Kate Moss e krautrock, Stones e C86, “doobie-doos” e dub, drone e drunfos. Não há meio-termo nos álbuns dos trigenários Primal Scream. Eternos experimentalistas e graciosamente irrequietos vira-casacas, têm a bem-dita incapacidade de manter o seu som numa determinada etiqueta, cena, estilo ou década musical não mais do que o tempo restante até o próximo álbum chegar. Hiperbolizo, pois já se revisitaram, aqui mais uma vez se revisitam, mas não o suficiente para afirmar que exagero.
Desta vez, é Soft Cell, Gary Numan, a malta da new wave minando a bebida deste eternos hedonistas, uma bola de espelhos e os anos 80 no suor dos corpos. Acompanham-se, certeiramente, de gente que bem se apropria desses sons nos seus próprios trabalhos: as senhoras da banda Fleetwood-Mac-Para-O-Séc.-XXI HAIM oferecem vocais de apoio às quatro primeiras faixas; Sky Ferreira incinera de tão fulgurantemente kitsch e confiante em “Where The Light Gets In”, um dos singles pop mais inspirados de toda a carreira da banda.
Anteriormente, referenciei o facto de se incluírem neste álbum alguns piscares de olho nostálgicos aos trabalhos anteriores da banda. Nada contra, por simples razões: a faixa de abertura “Trippin’ On Your Love” grita a obra-prima de ‘92 Screamedelica nos seus coros gospel por entre beats intricados de house, a forma como condensa e resume a magia dos portentos de 10 minutos do álbum que emula num doce bombástico de 3 minutos e picos é irrecusável, irresistível: quem não desejou a magia de “Come Together” concentrada em 3 minutos? (Heresia, heresia, vão-se foder, que não tenho pachorra para puristas). O mesmo filtro pop saboroso, detalhado e melódico sucede com “Private Wars”, singela balada acústica de profunda beatitude, de luva dir-se-ia tão bem assente no homónimo de ’89, ou “When The Blackout Meets The Fallout”, malha que implora estar nas fileiras de Evil Heat ou ser interlúdio apaziguante no terrorismo sónico de XTRMNTR.
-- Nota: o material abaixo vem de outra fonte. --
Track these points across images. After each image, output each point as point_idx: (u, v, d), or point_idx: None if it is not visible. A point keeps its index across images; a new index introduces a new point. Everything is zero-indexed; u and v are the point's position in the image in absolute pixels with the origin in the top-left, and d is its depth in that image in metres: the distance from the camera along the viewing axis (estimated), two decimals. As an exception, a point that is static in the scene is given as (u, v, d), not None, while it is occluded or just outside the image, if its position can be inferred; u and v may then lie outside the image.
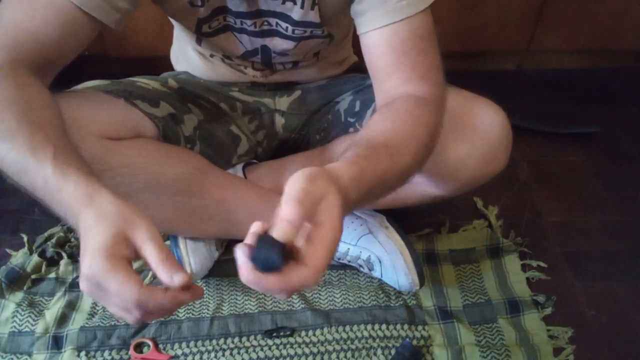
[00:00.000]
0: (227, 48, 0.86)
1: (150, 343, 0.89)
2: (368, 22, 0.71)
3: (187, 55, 0.97)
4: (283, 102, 0.98)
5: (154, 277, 0.99)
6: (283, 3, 0.76)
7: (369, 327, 0.92)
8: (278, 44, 0.84)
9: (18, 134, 0.55)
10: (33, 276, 0.98)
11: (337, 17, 0.81)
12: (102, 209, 0.51)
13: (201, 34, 0.83)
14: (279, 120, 1.00)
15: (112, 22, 0.68)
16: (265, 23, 0.80)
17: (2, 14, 0.64)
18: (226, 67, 0.94)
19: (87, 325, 0.91)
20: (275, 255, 0.45)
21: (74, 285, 0.98)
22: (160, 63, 1.09)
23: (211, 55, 0.92)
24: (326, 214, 0.48)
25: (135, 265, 1.00)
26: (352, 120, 0.92)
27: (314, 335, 0.91)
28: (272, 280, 0.46)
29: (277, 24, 0.80)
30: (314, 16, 0.78)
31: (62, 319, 0.92)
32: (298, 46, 0.84)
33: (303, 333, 0.92)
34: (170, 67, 1.05)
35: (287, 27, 0.80)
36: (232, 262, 1.06)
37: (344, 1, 0.74)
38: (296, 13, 0.77)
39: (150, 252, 0.49)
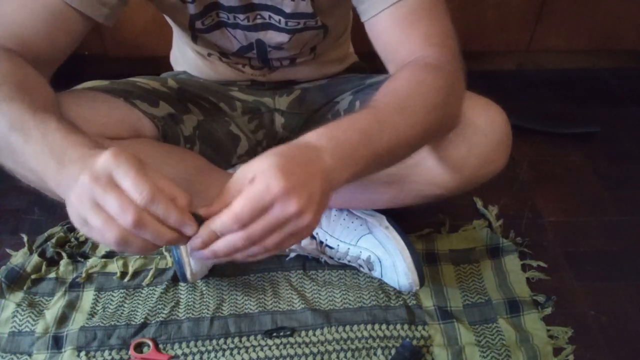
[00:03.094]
0: (222, 44, 0.86)
1: (150, 343, 0.89)
2: (371, 7, 0.71)
3: (186, 56, 0.97)
4: (283, 102, 0.98)
5: (153, 277, 0.99)
6: None
7: (369, 327, 0.92)
8: (272, 37, 0.84)
9: (15, 98, 0.56)
10: (33, 276, 0.98)
11: (332, 7, 0.80)
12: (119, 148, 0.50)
13: (195, 30, 0.83)
14: (279, 120, 1.00)
15: (101, 17, 0.67)
16: (259, 17, 0.80)
17: None
18: (225, 65, 0.94)
19: (87, 325, 0.91)
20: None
21: (74, 285, 0.98)
22: (160, 63, 1.09)
23: (209, 55, 0.92)
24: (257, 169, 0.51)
25: (136, 264, 1.00)
26: None
27: (314, 335, 0.91)
28: (197, 238, 0.51)
29: (270, 17, 0.80)
30: (305, 7, 0.78)
31: (62, 319, 0.92)
32: (293, 39, 0.84)
33: (303, 333, 0.92)
34: (170, 67, 1.05)
35: (280, 20, 0.80)
36: (232, 262, 1.06)
37: None
38: (287, 5, 0.77)
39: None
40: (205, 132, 0.90)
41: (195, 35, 0.86)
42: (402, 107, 0.62)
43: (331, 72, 1.00)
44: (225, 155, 0.95)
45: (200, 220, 0.51)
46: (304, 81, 0.99)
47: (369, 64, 1.07)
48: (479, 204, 1.15)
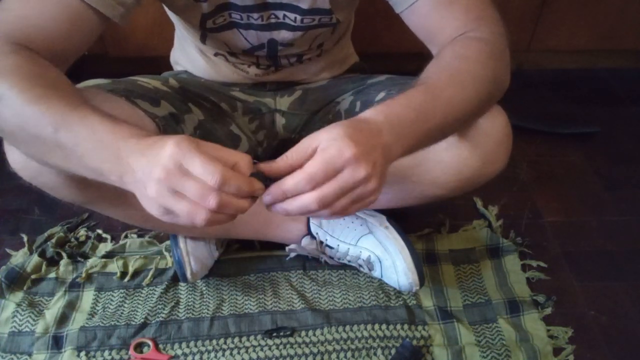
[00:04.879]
0: (233, 44, 0.86)
1: (150, 343, 0.89)
2: None
3: (189, 56, 0.97)
4: (284, 102, 0.98)
5: (153, 277, 0.99)
6: None
7: (369, 327, 0.92)
8: (285, 36, 0.84)
9: (52, 97, 0.57)
10: (33, 276, 0.98)
11: (349, 2, 0.81)
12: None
13: (205, 29, 0.83)
14: (280, 120, 1.00)
15: (117, 16, 0.68)
16: (272, 16, 0.80)
17: (10, 7, 0.64)
18: (229, 67, 0.93)
19: (87, 325, 0.91)
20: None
21: (74, 285, 0.98)
22: (160, 63, 1.09)
23: (215, 55, 0.92)
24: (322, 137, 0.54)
25: (136, 264, 1.00)
26: None
27: (314, 335, 0.91)
28: (271, 193, 0.54)
29: (284, 16, 0.80)
30: (322, 2, 0.78)
31: (62, 319, 0.92)
32: (305, 36, 0.84)
33: (303, 333, 0.92)
34: (170, 67, 1.05)
35: (295, 18, 0.80)
36: (232, 261, 1.07)
37: None
38: (305, 2, 0.77)
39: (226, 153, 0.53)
40: (206, 132, 0.90)
41: (204, 35, 0.86)
42: (454, 82, 0.64)
43: (334, 73, 1.00)
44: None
45: (263, 177, 0.55)
46: (306, 82, 0.99)
47: (369, 64, 1.07)
48: (479, 204, 1.15)
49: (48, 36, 0.64)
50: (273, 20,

Megalomaníaca ambição – única característica da qual Bobby Gillespie e restante pandilha não se livram desde os seus primórdios. Brincam aqui ao faz-de-conta de banda indie pop dos anos 10 do século XXI, e num aparente sem-esforço-algum, batem-nas no seu próprio jogo, armados apenas com uma linha de sintetizador certeira, versos cantados viscosamente por um vocalista que comunica cansaço e joie de vivre numa entrega que não sabemos se pós-irónica (ugh) ou honesta em “(Feeling Like A) Demon Again” (isto sentir-se-á ao longo de todo o álbum, Gillespie ainda um dos mais discretamente carismáticos líderes duma banda rock). Os Gorillaz de Plastic Beach não desdenhariam “I Can Change”, nenhuma banda de clubbing de há 30 anos recusaria “Carnival of Fools” (glorioso gordo teclado acompanhado de batida esmagadora e indiscreta). Omnívoros e plurais, os Primal Scream mostram-se enciclopédias pop de ouvido bem atento capaz de absorver toda a informação sónica de lado todo e consequentemente incorporar no seu som da melhor forma.
Será a disco infernal e histriónica, ritmicamente bélica, de “Golden Rope”, com os seus hallelujahs e guitarras serpenteantes, um grande e agradável choque ao seguir-se o pastiche 80s (viva o pastiche, eterna vida ao pastiche, que nunca morrerá graças aos retro-maníacos) que é “Autumn In Paradise” (o título também não ajuda)? A verdade é só uma: mesmo que muito pouco coeso, altamente disforme, assemelhando-se a um cadáver esquisito, Chaosmosis é um triunfo de júbilo pop, um álbum divertido e mui alegre. Volta-se pelos rasgares de guitarras de “Trippin’ On Your Love”, pelo refrão exageradamente grandiloquente de “100% Or Nothing”, pelo pré-refrão em “Where The Light Gets In”, por todo o génio pop. Bravo.